◆ Task directions ◆
Each line from the line containing "66: (559, 214, 1.54)" through the last line of the entries is to be reproduced exactly as it stands.

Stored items
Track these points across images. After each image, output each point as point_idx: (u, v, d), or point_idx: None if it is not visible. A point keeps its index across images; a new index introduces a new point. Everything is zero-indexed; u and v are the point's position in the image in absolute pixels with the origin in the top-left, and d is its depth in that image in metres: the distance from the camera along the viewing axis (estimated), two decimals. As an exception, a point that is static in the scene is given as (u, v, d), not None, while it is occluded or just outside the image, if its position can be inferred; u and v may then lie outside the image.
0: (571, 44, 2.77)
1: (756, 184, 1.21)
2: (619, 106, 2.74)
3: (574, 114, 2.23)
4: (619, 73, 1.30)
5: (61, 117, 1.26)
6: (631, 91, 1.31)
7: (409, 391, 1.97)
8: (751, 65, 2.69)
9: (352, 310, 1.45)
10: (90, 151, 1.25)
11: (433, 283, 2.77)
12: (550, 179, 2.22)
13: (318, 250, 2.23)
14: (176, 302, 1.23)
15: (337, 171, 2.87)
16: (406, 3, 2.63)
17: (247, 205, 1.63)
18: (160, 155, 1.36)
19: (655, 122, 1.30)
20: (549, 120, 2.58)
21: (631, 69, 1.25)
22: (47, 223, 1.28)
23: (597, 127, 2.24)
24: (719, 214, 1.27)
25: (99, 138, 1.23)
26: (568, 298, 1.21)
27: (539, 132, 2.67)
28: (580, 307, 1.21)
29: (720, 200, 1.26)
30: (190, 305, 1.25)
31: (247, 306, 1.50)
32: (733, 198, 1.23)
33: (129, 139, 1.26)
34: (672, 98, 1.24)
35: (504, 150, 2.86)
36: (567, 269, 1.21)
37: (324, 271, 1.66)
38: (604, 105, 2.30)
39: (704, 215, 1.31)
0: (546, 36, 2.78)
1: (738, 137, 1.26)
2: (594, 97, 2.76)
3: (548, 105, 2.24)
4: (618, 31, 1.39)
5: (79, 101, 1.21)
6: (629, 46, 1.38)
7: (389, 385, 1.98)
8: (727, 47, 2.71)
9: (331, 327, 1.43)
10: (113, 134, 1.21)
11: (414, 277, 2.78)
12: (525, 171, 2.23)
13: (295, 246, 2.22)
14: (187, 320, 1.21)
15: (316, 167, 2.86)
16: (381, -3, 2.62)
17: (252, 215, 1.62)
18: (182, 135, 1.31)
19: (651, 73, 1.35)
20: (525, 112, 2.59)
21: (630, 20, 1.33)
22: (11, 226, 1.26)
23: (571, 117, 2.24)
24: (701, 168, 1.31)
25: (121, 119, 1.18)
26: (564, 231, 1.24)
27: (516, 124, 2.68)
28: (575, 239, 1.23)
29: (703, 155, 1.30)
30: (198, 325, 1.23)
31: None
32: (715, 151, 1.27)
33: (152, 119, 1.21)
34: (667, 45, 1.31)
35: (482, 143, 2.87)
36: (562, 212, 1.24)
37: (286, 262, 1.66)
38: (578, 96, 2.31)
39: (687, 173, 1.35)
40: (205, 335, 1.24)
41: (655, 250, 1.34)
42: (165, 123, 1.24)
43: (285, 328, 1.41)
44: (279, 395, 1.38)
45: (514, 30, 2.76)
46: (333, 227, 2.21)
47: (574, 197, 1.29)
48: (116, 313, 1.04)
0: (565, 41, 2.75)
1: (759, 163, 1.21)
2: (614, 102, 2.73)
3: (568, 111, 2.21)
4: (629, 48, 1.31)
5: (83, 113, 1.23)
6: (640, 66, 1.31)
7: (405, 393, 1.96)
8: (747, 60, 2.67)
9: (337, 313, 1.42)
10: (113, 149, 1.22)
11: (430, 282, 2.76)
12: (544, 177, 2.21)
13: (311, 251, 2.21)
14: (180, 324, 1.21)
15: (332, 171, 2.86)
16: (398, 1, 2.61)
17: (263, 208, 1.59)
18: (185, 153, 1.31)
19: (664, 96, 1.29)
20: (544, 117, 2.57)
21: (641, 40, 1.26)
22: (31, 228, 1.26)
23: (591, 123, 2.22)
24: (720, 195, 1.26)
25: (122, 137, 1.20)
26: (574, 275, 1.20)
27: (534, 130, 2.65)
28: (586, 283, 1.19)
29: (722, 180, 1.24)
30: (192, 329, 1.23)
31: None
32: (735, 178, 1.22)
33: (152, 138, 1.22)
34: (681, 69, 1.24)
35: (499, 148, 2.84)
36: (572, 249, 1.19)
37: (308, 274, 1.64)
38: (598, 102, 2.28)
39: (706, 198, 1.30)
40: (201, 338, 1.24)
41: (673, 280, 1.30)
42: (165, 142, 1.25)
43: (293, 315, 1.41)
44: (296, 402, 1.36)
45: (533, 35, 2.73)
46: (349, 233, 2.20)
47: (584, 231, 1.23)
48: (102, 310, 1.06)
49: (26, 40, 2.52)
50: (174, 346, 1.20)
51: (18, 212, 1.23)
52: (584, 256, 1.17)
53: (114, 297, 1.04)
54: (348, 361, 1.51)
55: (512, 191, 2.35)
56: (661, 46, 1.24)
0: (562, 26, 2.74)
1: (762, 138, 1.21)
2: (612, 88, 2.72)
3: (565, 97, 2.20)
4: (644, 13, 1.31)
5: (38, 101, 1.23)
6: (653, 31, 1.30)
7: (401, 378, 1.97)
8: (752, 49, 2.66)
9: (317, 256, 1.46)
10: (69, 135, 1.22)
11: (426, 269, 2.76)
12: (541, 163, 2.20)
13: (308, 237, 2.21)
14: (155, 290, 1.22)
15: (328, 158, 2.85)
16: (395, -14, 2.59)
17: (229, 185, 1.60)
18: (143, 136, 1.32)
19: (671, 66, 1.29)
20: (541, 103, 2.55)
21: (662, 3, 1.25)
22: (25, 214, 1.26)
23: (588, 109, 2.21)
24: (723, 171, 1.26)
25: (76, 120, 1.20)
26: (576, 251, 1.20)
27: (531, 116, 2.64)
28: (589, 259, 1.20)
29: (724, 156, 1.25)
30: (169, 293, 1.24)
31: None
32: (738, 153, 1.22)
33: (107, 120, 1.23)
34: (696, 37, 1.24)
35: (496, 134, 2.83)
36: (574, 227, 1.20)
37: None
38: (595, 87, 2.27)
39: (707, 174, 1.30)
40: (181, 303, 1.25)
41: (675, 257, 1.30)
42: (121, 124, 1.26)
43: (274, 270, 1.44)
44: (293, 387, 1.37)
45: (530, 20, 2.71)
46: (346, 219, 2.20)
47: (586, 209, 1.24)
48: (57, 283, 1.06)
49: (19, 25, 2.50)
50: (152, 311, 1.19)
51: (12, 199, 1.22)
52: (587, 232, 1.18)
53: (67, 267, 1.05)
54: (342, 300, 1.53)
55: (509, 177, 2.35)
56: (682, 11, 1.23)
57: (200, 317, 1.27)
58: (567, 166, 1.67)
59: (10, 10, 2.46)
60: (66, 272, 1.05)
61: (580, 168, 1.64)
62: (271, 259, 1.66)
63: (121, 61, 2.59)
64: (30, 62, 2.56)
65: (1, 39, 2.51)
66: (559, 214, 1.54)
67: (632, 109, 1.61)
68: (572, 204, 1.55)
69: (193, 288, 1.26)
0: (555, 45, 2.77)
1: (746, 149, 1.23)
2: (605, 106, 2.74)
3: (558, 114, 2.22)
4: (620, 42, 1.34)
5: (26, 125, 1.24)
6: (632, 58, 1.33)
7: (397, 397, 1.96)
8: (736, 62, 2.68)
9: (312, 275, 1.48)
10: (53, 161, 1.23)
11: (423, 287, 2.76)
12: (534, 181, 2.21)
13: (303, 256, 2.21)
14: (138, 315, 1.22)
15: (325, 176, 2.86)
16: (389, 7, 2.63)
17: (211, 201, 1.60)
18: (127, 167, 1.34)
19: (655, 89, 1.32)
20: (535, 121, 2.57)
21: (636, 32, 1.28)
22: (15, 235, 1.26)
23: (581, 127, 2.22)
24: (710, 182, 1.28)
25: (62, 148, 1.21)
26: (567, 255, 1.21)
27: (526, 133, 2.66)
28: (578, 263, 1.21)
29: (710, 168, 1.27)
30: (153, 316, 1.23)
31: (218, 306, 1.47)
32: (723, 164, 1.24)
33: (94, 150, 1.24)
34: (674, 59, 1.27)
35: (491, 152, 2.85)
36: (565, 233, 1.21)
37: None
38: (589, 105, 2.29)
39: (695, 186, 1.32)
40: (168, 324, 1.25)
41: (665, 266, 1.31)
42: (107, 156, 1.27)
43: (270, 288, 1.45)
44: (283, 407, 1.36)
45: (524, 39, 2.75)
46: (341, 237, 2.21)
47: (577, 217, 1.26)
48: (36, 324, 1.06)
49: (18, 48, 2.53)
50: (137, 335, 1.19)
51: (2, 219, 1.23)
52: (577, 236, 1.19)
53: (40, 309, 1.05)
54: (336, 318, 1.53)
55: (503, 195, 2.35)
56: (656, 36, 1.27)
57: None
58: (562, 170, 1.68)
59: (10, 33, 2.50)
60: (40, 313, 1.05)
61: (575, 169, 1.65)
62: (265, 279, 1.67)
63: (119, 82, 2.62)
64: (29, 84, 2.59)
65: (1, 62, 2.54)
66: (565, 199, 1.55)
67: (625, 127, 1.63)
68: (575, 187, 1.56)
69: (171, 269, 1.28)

◆ Written reply ◆
66: (559, 214, 1.54)
67: (632, 109, 1.61)
68: (572, 204, 1.55)
69: (193, 288, 1.26)
0: (555, 45, 2.77)
1: (746, 149, 1.23)
2: (605, 106, 2.74)
3: (558, 114, 2.22)
4: (620, 42, 1.34)
5: (26, 125, 1.24)
6: (632, 58, 1.33)
7: (397, 397, 1.96)
8: (736, 62, 2.68)
9: (312, 275, 1.48)
10: (53, 161, 1.23)
11: (423, 287, 2.76)
12: (534, 181, 2.21)
13: (303, 256, 2.21)
14: (138, 315, 1.22)
15: (325, 176, 2.86)
16: (389, 7, 2.63)
17: (211, 201, 1.60)
18: (127, 167, 1.34)
19: (655, 89, 1.32)
20: (535, 121, 2.57)
21: (636, 32, 1.28)
22: (15, 235, 1.26)
23: (581, 127, 2.22)
24: (710, 182, 1.28)
25: (62, 148, 1.21)
26: (567, 255, 1.21)
27: (526, 133, 2.66)
28: (578, 263, 1.21)
29: (710, 168, 1.27)
30: (153, 316, 1.23)
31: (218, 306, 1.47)
32: (723, 164, 1.24)
33: (94, 150, 1.24)
34: (674, 59, 1.27)
35: (491, 152, 2.85)
36: (565, 233, 1.21)
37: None
38: (589, 105, 2.29)
39: (695, 186, 1.32)
40: (168, 324, 1.25)
41: (665, 266, 1.31)
42: (107, 156, 1.27)
43: (270, 288, 1.45)
44: (283, 407, 1.36)
45: (524, 39, 2.75)
46: (341, 237, 2.21)
47: (577, 217, 1.26)
48: (36, 324, 1.06)
49: (18, 48, 2.53)
50: (137, 335, 1.19)
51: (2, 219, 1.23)
52: (577, 236, 1.19)
53: (40, 309, 1.05)
54: (336, 318, 1.53)
55: (503, 195, 2.35)
56: (656, 36, 1.27)
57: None
58: (562, 170, 1.68)
59: (10, 33, 2.50)
60: (40, 313, 1.05)
61: (575, 169, 1.65)
62: (265, 279, 1.67)
63: (119, 82, 2.62)
64: (29, 84, 2.59)
65: (1, 62, 2.54)
66: (565, 199, 1.55)
67: (625, 127, 1.63)
68: (575, 187, 1.56)
69: (171, 269, 1.28)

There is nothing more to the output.